> [Stated exercise] Print each of the records below line by line, without changing any wording, spelling, or punctuation.

> [Given information]
※

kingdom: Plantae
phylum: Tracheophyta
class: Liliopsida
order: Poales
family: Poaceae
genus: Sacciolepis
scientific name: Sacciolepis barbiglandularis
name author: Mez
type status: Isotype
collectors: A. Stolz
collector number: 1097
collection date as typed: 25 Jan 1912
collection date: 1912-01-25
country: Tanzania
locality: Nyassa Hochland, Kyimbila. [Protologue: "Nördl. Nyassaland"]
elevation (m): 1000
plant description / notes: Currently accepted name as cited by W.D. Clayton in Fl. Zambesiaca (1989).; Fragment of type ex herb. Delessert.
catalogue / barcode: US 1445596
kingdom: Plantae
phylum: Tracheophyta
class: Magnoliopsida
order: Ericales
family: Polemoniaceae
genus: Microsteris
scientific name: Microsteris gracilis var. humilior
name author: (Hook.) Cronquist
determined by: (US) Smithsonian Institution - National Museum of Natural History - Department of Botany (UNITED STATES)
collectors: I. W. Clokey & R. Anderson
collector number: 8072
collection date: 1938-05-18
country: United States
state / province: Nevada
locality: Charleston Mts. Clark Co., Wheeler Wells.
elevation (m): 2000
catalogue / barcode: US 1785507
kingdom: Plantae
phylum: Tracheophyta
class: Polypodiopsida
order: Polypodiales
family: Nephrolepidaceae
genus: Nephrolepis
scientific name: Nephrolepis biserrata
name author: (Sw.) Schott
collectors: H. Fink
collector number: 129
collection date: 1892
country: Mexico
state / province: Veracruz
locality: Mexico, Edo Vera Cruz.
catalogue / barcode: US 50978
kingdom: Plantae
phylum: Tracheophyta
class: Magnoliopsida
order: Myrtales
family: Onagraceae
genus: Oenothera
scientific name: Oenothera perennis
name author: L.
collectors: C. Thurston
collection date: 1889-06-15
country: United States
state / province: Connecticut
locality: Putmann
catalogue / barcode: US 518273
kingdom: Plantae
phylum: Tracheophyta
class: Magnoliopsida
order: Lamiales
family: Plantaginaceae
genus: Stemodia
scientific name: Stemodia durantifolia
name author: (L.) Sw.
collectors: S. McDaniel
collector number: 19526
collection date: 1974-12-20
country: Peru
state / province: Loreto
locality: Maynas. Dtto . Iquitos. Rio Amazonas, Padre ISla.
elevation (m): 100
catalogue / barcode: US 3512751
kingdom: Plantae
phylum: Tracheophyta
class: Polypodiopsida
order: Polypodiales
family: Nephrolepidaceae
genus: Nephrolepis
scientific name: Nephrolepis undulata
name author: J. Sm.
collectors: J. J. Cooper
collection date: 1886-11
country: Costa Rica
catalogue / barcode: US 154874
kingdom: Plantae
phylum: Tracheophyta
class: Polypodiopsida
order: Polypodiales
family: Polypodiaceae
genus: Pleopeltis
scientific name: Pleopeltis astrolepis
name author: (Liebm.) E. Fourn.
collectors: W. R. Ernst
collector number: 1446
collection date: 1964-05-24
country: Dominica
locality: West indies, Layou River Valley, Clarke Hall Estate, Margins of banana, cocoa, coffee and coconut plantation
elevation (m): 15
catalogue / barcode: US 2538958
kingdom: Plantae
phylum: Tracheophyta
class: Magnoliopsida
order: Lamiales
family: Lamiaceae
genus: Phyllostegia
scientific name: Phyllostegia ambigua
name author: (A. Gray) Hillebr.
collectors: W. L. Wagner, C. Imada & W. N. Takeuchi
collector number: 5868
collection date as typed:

※

> [Reply]
kingdom: Plantae
phylum: Tracheophyta
class: Liliopsida
order: Poales
family: Poaceae
genus: Sacciolepis
scientific name: Sacciolepis barbiglandularis
name author: Mez
type status: Isotype
collectors: A. Stolz
collector number: 1097
collection date as typed: 25 Jan 1912
collection date: 1912-01-25
country: Tanzania
locality: Nyassa Hochland, Kyimbila. [Protologue: "Nördl. Nyassaland"]
elevation (m): 1000
plant description / notes: Currently accepted name as cited by W.D. Clayton in Fl. Zambesiaca (1989).; Fragment of type ex herb. Delessert.
catalogue / barcode: US 1445596
kingdom: Plantae
phylum: Tracheophyta
class: Magnoliopsida
order: Ericales
family: Polemoniaceae
genus: Microsteris
scientific name: Microsteris gracilis var. humilior
name author: (Hook.) Cronquist
determined by: (US) Smithsonian Institution - National Museum of Natural History - Department of Botany (UNITED STATES)
collectors: I. W. Clokey & R. Anderson
collector number: 8072
collection date: 1938-05-18
country: United States
state / province: Nevada
locality: Charleston Mts. Clark Co., Wheeler Wells.
elevation (m): 2000
catalogue / barcode: US 1785507
kingdom: Plantae
phylum: Tracheophyta
class: Polypodiopsida
order: Polypodiales
family: Nephrolepidaceae
genus: Nephrolepis
scientific name: Nephrolepis biserrata
name author: (Sw.) Schott
collectors: H. Fink
collector number: 129
collection date: 1892
country: Mexico
state / province: Veracruz
locality: Mexico, Edo Vera Cruz.
catalogue / barcode: US 50978
kingdom: Plantae
phylum: Tracheophyta
class: Magnoliopsida
order: Myrtales
family: Onagraceae
genus: Oenothera
scientific name: Oenothera perennis
name author: L.
collectors: C. Thurston
collection date: 1889-06-15
country: United States
state / province: Connecticut
locality: Putmann
catalogue / barcode: US 518273
kingdom: Plantae
phylum: Tracheophyta
class: Magnoliopsida
order: Lamiales
family: Plantaginaceae
genus: Stemodia
scientific name: Stemodia durantifolia
name author: (L.) Sw.
collectors: S. McDaniel
collector number: 19526
collection date: 1974-12-20
country: Peru
state / province: Loreto
locality: Maynas. Dtto . Iquitos. Rio Amazonas, Padre ISla.
elevation (m): 100
catalogue / barcode: US 3512751
kingdom: Plantae
phylum: Tracheophyta
class: Polypodiopsida
order: Polypodiales
family: Nephrolepidaceae
genus: Nephrolepis
scientific name: Nephrolepis undulata
name author: J. Sm.
collectors: J. J. Cooper
collection date: 1886-11
country: Costa Rica
catalogue / barcode: US 154874
kingdom: Plantae
phylum: Tracheophyta
class: Polypodiopsida
order: Polypodiales
family: Polypodiaceae
genus: Pleopeltis
scientific name: Pleopeltis astrolepis
name author: (Liebm.) E. Fourn.
collectors: W. R. Ernst
collector number: 1446
collection date: 1964-05-24
country: Dominica
locality: West indies, Layou River Valley, Clarke Hall Estate, Margins of banana, cocoa, coffee and coconut plantation
elevation (m): 15
catalogue / barcode: US 2538958
kingdom: Plantae
phylum: Tracheophyta
class: Magnoliopsida
order: Lamiales
family: Lamiaceae
genus: Phyllostegia
scientific name: Phyllostegia ambigua
name author: (A. Gray) Hillebr.
collectors: W. L. Wagner, C. Imada & W. N. Takeuchi
collector number: 5868
collection date as typed:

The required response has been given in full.